The Future of Anonymity and Privacy in the U.S. Courts 58 As these examples show, the rights to anonymity and privacy—like almost all U.S. constitutional rights—are less than absolute. But they face new threats as the U.S. government and its partners in local law enforcement develop more sophisticated and wide-ranging methods of surveillance. For example, the U.S.A. PATRIOT Act of 2001 created a new mechanism and expanded an old one that enabled the FBI to demand records from virtually anyone if it thought those records relevant to the war against terrorism (Patriot Act). Strict “gag orders” were imposed on the person or institution that received such a demand. Librarians and bookstore owners were appalled at the prospect of government demands for records reflecting individuals’ reading choices, and with the help of the ACLU, brought legal challenges. The challenges, although successful, have resulted in little change in policy (Doe v. Ashcroft; Doe v. Gonzales; Free Expression Policy Project). The Supreme Court has not yet addressed the issue. 59 Nor will it necessarily be eager to. There are political limits to what the courts can accomplish, and U.S. history shows that the Supreme Court is often not a strong defender of constitutional rights at times that matter most. The Lamont decision came in 1965, well after the worst abuses of the anti-communist crusade of the 1950s had ended. And the civil rights-era privacy decisions, which were more timely, and were clearly responsive to urgent historical circumstances, would hardly by themselves have dismantled American apartheid or preserved the viability of dissident political communications. A political movement was necessary for that, and political leverage will be needed to rein in the surveillance society that is now proliferating in the name of national security. 60 Supreme Court decisions are also not necessarily permanent. New justices, appointed by new Presidents, can twist, ignore, avoid, or overturn them. Precedents like Lamont, condemning government-compiled lists of people who read disapproved literature, may not survive the U.S. government’s more recent claims that it needs extraordinary surveillance powers to fight terrorism.
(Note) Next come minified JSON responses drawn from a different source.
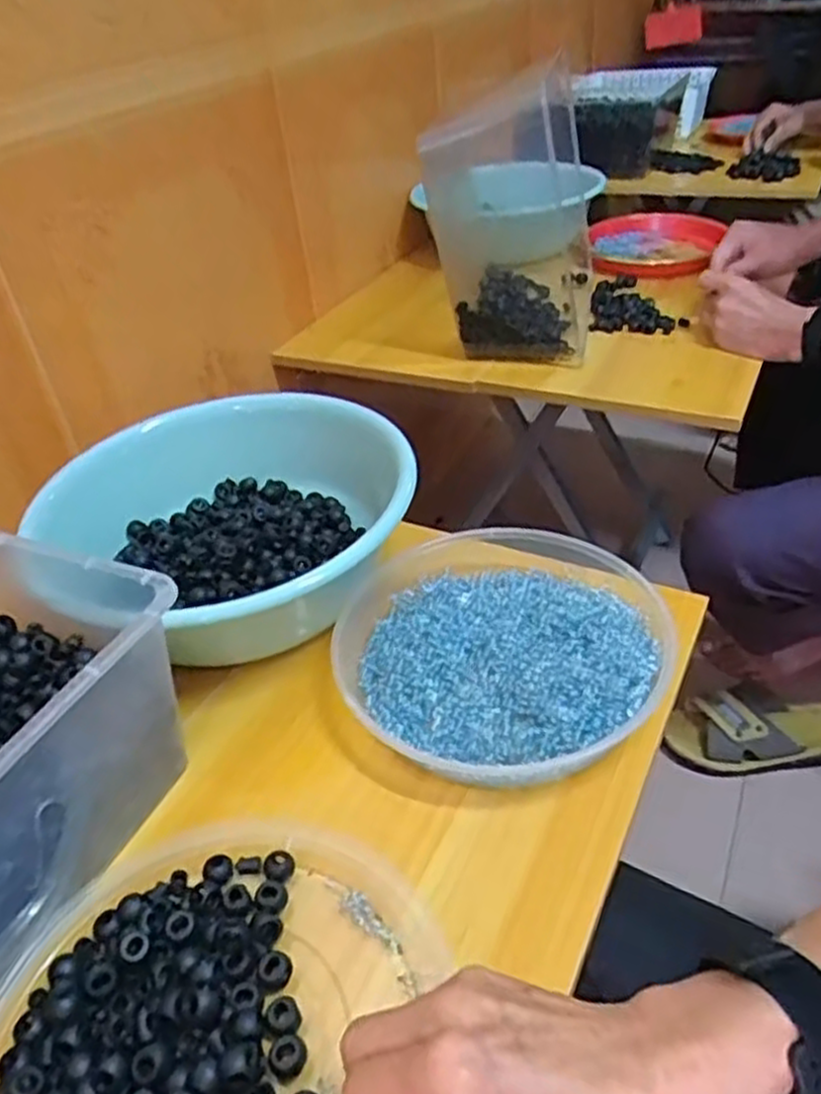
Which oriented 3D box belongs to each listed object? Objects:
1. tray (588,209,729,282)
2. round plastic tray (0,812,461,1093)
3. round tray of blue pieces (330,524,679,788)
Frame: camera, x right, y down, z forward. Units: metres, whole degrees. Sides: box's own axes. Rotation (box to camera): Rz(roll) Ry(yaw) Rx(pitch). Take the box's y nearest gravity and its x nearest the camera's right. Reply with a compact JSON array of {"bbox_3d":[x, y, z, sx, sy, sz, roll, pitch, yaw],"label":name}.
[{"bbox_3d":[0.361,-0.459,1.156,0.180,0.032,0.209,15,43,26],"label":"tray"},{"bbox_3d":[-0.101,0.237,0.373,0.236,0.034,0.219,-4,38,3],"label":"round plastic tray"},{"bbox_3d":[0.059,0.064,0.557,0.231,0.040,0.251,-4,38,3],"label":"round tray of blue pieces"}]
61 Indeed, the Supreme Court has in one instance already failed to follow the precedents of Lamont and the Denver cable TV case. In the suit brought by the American Library Association to challenge the Children’s Internet Protection Act (CIPA) (discussed above), Justice Rehnquist’s opinion for the Court refused to recognize the chilling effect of forcing library patrons to make an affirmative request if they want the library to disable the Internet filtering software that CIPA requires (U.S. v. American Library Assn). And the justification for CIPA was not fear of terrorism; it was only fear of sex. The Lamont principle of privacy in one’s personal communications and reading choices was abandoned to the interests of a peculiar American notion of sexual morality. 62 Despite the importance of the U.S. courts, with their power to invalidate legislation or government action that violates constitutional rights, in the end, an informed and politically active citizenry is needed to preserve those rights. As the U.S. Appeals Court judge Learned Hand put it: “Liberty lies in the hearts of men and women. When it dies there, no constitution, no law, no court can save it” (Hand 190).